__Your instructions__: From the entries below, return exactly the lines beginning at the one that contains "ço. Realizamos o" and ending at the one that contains "tàu rải thủy lôi ở Eo biển Hormuz;", both of them included, and only those lines.

Saved entries
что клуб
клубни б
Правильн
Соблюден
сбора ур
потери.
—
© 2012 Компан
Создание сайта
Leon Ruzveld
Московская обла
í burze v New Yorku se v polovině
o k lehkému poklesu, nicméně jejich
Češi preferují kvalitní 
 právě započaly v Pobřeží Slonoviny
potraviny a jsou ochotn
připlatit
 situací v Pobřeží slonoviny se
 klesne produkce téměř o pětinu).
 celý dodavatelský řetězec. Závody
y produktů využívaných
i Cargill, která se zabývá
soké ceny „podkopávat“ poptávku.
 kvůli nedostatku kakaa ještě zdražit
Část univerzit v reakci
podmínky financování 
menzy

...

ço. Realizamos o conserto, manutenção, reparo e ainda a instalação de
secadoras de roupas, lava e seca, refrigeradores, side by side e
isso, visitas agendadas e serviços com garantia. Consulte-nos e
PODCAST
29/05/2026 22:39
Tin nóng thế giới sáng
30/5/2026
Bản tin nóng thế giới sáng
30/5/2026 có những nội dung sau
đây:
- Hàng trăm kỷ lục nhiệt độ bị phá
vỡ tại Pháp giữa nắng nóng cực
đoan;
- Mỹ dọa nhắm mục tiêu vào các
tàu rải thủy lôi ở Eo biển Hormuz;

---

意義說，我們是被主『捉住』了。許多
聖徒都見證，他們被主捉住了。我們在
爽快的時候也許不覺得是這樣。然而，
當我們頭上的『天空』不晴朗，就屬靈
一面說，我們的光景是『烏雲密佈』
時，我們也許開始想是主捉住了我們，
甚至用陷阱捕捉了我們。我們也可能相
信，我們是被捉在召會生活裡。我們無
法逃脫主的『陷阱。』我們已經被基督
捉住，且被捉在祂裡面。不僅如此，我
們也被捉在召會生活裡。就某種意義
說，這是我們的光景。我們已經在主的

__Output for this exercise__:
ço. Realizamos o conserto, manutenção, reparo e ainda a instalação de
secadoras de roupas, lava e seca, refrigeradores, side by side e
isso, visitas agendadas e serviços com garantia. Consulte-nos e
PODCAST
29/05/2026 22:39
Tin nóng thế giới sáng
30/5/2026
Bản tin nóng thế giới sáng
30/5/2026 có những nội dung sau
đây:
- Hàng trăm kỷ lục nhiệt độ bị phá
vỡ tại Pháp giữa nắng nóng cực
đoan;
- Mỹ dọa nhắm mục tiêu vào các
tàu rải thủy lôi ở Eo biển Hormuz;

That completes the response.